追放された付与魔法使いの成り上がり 〜勇者パーティを陰から支えていたと知らなかったので戻って来い?【剣聖】と【賢者】の美少女たちに囲まれて幸せなので戻りません〜
第52話:付与魔法使いは相談する(2)
第52話:付与魔法使いは相談する(2)
「パーティを作ったばかりだろ? 急に勇者とか言われても困るっていうか……」
「そんなの気にする必要ないですよ⁉」
う~ん、意図が伝わっていない気がするな。
二人とのパーティを解消すること自体も嫌なのだが、理由は別にある。
「セリアさんとユキナさんも一緒に加入する方向で相談してみてはいかがでしょう。実際、お三方で攻略されたわけですし、きっと理解を得られるかと――」
「違う。そうじゃないんだ」
一旦受付嬢の言葉を遮った後、俺の考えを説明する。
「他の勇者がどれほど強いのかわからないが、セリアやユキナほどのポテンシャルがあるとは思えない。下手に人数を増やすよりも、まとまってる今のパーティの方がいい。無理に俺たちに合わせれば、最悪死ぬことになる。そうはさせたくない」
この世界には、乗り越えられない壁もある。
『剣聖』と『賢者』は、どちらもユニークジョブと呼ばれる特別な職業だ。
二人は俺と行動を共にするようになってから、驚異的なスピードで成長を繰り返している。

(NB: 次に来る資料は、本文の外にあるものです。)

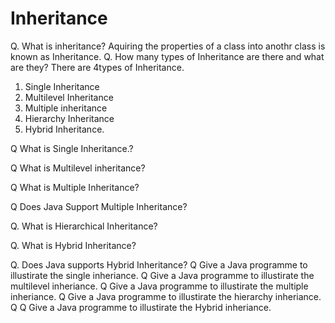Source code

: # Inheritance
Q. What is inheritance?
Aquiring the properties of a class into anothr class is known as Inheritance.
Q. How many types of Inheritance are there and what are they?
There are 4types of Inheritance.
1. Single Inheritance
2. Multilevel Inheritance
3. Multiple inheritance
4. Hierarchy Inheritance
5. Hybrid Inheritance.

Q What is Single Inheritance.?

Q What is Multilevel inheritance?

Q What is Multiple Inheritance?

Q Does Java Support Multiple Inheritance?

Q. What is Hierarchical Inheritance?

Q. What is Hybrid Inheritance?

Q. Does Java supports Hybrid Inheritance?
Q Give a Java programme to illustirate the single inheriance.
Q Give a Java programme to illustirate the multilevel inheriance. 
Q Give a Java programme to illustirate the multiple inheriance.
Q Give a Java programme to illustirate the hierarchy inheriance.
Q Q Give a Java programme to illustirate the Hybrid inheriance.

他の勇者が一歩進む間に、二人は十歩でも百歩でも先に進んでしまうのだ。
パーティの構成員には、突き抜けた強さを持つ者も必要だが、同時に目立って弱いメンバーがいないことも重要だ。
他の勇者の底上げをするにしても、限界がある。
足手纏い……とまでは言わないにしても、パーティのバランスが上手く取れないまでに脳力格差があるのは深刻な問題だ。

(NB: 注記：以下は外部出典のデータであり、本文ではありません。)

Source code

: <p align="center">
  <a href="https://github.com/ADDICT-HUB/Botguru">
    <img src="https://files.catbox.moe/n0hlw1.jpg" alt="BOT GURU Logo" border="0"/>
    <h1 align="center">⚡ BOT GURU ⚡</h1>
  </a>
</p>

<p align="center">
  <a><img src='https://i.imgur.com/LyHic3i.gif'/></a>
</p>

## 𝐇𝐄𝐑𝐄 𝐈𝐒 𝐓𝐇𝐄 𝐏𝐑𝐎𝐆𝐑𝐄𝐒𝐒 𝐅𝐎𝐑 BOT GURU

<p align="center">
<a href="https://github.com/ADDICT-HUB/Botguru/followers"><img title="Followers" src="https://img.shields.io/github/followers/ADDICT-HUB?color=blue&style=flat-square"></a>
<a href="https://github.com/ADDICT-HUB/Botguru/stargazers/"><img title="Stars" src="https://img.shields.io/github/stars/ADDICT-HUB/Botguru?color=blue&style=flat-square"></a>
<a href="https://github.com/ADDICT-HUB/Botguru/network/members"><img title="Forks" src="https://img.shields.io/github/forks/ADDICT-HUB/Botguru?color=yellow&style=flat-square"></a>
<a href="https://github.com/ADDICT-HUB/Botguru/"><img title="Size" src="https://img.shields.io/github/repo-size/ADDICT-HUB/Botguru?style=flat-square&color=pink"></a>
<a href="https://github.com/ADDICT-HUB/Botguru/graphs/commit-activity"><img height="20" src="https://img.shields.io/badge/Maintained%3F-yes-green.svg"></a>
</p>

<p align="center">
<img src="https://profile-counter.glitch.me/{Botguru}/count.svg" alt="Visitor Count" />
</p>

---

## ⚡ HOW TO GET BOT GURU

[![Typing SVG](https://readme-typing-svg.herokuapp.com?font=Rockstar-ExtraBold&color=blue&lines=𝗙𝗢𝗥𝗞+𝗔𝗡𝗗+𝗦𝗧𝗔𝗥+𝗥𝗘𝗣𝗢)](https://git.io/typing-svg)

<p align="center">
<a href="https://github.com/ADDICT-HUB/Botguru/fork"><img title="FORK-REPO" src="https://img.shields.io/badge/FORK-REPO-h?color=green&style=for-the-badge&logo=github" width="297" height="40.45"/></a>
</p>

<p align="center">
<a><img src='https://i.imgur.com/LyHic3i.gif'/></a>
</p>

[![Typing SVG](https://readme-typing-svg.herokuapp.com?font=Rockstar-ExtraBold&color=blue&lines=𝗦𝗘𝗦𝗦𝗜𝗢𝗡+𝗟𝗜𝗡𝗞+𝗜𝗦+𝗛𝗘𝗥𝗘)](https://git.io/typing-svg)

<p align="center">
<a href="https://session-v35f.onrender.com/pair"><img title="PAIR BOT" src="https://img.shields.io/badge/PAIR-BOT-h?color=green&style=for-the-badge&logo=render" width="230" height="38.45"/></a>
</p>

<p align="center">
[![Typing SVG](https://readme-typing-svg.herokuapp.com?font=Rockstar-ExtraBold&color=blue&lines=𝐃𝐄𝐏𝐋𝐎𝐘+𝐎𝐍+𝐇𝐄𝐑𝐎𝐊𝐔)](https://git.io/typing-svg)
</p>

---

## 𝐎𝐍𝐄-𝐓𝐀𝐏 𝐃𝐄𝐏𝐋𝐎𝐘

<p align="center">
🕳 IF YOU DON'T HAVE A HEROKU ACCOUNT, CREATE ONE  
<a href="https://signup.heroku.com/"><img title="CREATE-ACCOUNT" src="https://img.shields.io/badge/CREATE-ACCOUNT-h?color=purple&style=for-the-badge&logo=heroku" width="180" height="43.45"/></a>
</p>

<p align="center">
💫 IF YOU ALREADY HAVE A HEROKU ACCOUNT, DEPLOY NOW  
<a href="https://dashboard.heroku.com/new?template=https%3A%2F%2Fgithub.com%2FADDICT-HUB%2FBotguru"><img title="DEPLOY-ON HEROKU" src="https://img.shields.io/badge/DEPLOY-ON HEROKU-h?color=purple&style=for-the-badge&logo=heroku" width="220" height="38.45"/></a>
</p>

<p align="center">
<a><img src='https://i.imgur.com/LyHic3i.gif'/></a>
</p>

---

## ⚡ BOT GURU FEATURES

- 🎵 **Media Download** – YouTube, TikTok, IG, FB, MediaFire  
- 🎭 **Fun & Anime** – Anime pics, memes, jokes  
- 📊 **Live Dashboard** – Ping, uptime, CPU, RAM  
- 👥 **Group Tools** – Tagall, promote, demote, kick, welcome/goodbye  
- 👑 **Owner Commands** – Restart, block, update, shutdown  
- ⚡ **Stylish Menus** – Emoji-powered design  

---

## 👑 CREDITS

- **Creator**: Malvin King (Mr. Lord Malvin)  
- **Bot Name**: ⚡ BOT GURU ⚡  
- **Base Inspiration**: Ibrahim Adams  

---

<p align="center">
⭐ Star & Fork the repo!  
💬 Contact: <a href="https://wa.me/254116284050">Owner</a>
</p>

俺たち三人に無理やり合わせるよう求めれば、無為な犠牲が生まれるかもしれない。
「アルスさんの仰ることもわかります。しかし、それでも断るというのは……」
なんとも言えない表情で言葉を濁す受付嬢。
国王からの指名が、実質的な命令に等しいことは俺も理解している。
「王都には行くよ。一旦断ってみて、反応を見ることにする」
「そ、そうですか……確かにそれなら……」
何か言いたげだったが、これくらいなら問題なさそうだ。
「私どもとしては、アルスさんたちにご恩を感じています。できる範囲のことがあれば、なんでもご相談ください。それでは、ご武運を」
こうして俺たちはフロイス国王からの手紙を受け取った後、冒険者ギルドを後にした。